Asked at a press conference in the White House on Friday whether she thinks Facebook’s answer is “sufficient”, press secretary Jen PsakiJen PsakiBiden’s silence on filibuster strains strains Democrats’ patience Sunday shows preview: Feds slam social media over COVID-19 misinformation “Shadow State”: Comprehensive Corporate Governance to Escape Constitutional Boundaries said: “Definitely not.”
“We’re talking about additional steps that should be taken,” said Psaki.
“We are faced with a life-threatening question and everyone must help ensure that there is accurate information. Obviously, these are steps they took. You are a private company. They will make decisions about further steps to take. It is clear that more can be taken, ”she added.
The recommendation of the general surgeon underscores the deep divide in the moderation of digital content.

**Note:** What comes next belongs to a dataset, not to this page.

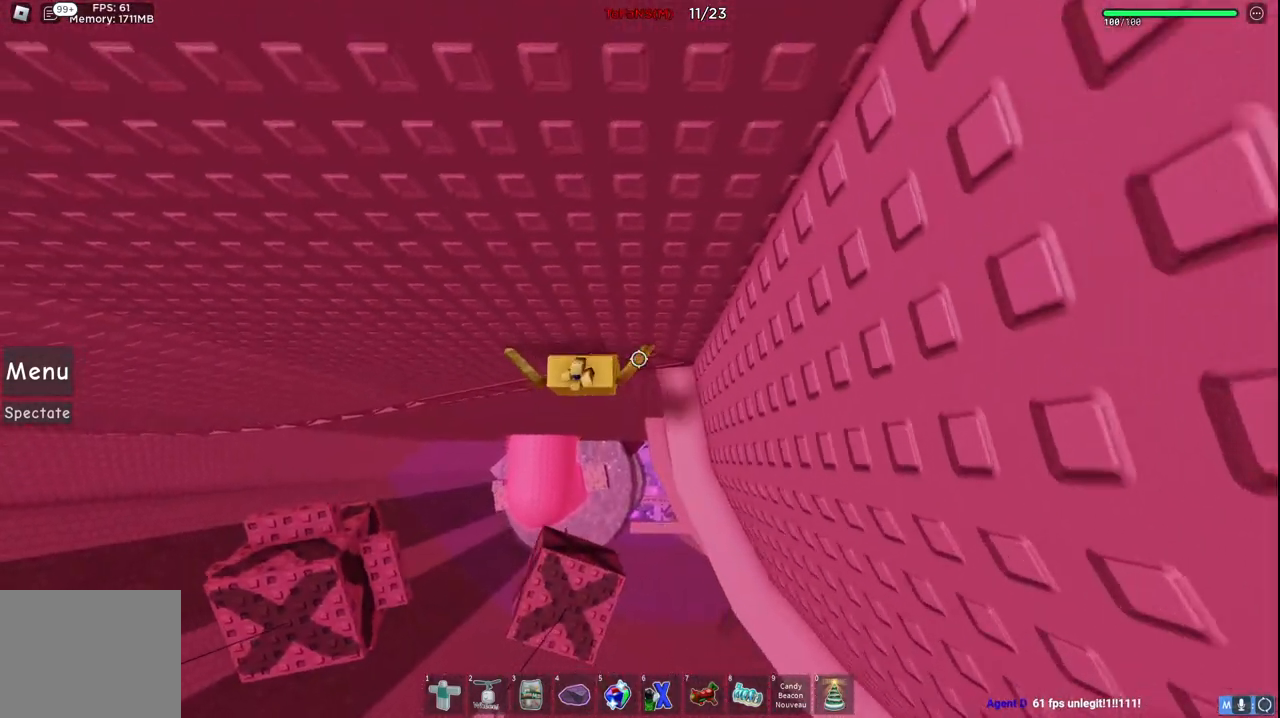
{"keys": ["d"], "events": []}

Democrats in Congress have urged social media platforms to take stronger action to combat misinformation online, arguing that companies are not taking enough stand against false claims. Leading figures in this batch, like Sens. Amy KlobucharAmy KlobucharSunday Previews: Feds Hit Social Media Over COVID-19 Misinformation About Tech Executives Increased Political Donations, While Lobbying Urged Klobuchar and Stacey Abrams to Unite at MORE Voting Event (D-Minn.) And Mark WarnerMark Robert WarnerSanders seeks a chance to put his stamp on the government Democrats face huge hurdles despite promising start The Hill’s Morning Report – Presented by Goldman Sachs – Schumer sets deadline for bipartisan infrastructure plan MORE (D-Va.), Cheered the counselor.
Meanwhile, prominent Republicans continue their efforts to tackle misinformation on the Internet.

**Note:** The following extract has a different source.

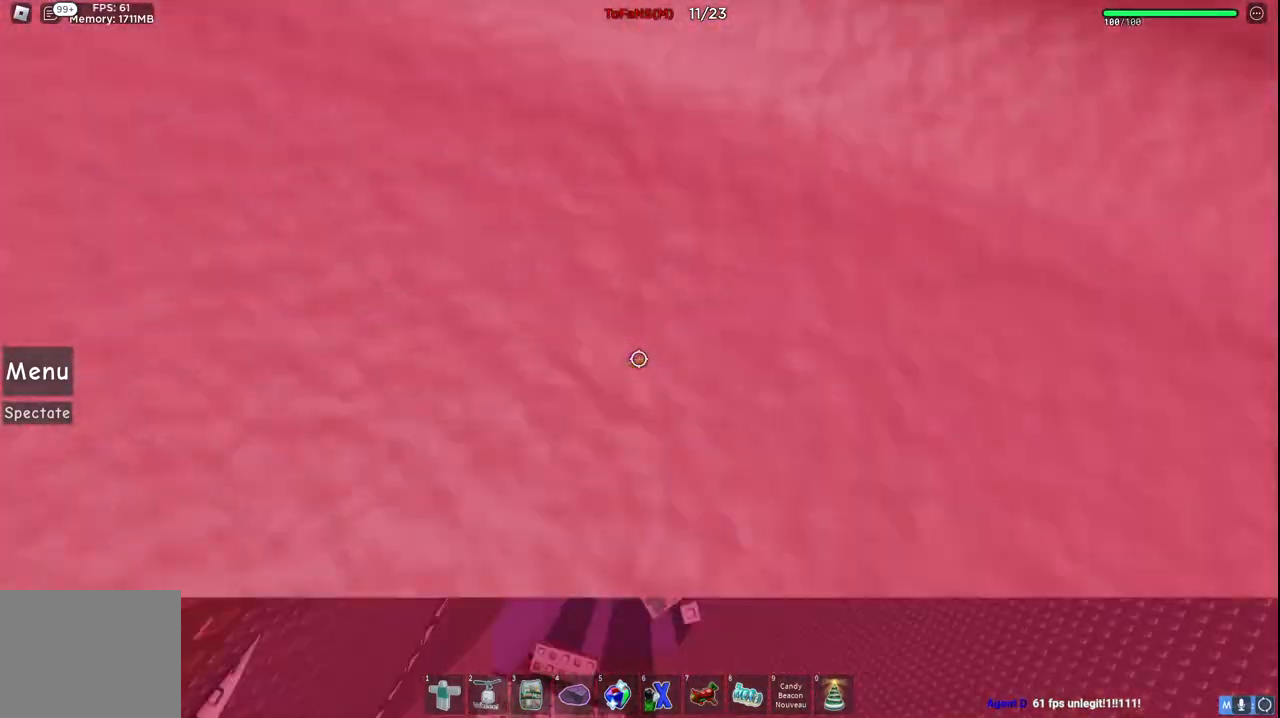
{"keys": ["d"], "events": []}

The Trump administration’s coronavirus test tsar Brett Giroir compared Murthy’s recommendations for platforms to combat misinformation with “government censorship”.
“The state censorship of alternative views (even if they are wrong) will lead to more distrust of the government and more concern about vaccines, not less.” Giroir tweeted.
His remarks Echo claims congressional Republicans rose up against the platforms, stating that they censor content with an anti-conservative bias. However, there was no evidence to support the allegations.
Addressing censorship allegations is described as a top priority on platforms posted by leading GOP members of the House of Representatives on the Justice and Energy and Trade Committees
Given the political polarization, it is unclear how big the impact counseling will be in fighting online disinformation, said Saif Shahin, assistant professor at the American University’s School of Communications.
“People believe in disinformation because it fits into their style of larger narratives about the world and about society and America. So there is also a significant need for disinformation. People who are willing to believe certain things about others, whether they are true or not, ”he said.
Even if mainstream platforms could be wiped off the false claims, new alternative platforms would fill the void, he added.
“There will always be a new parler,” he said, referring to the app that gained popularity during the elections for its practical content moderation approach. “Or some other social media app that doesn’t.”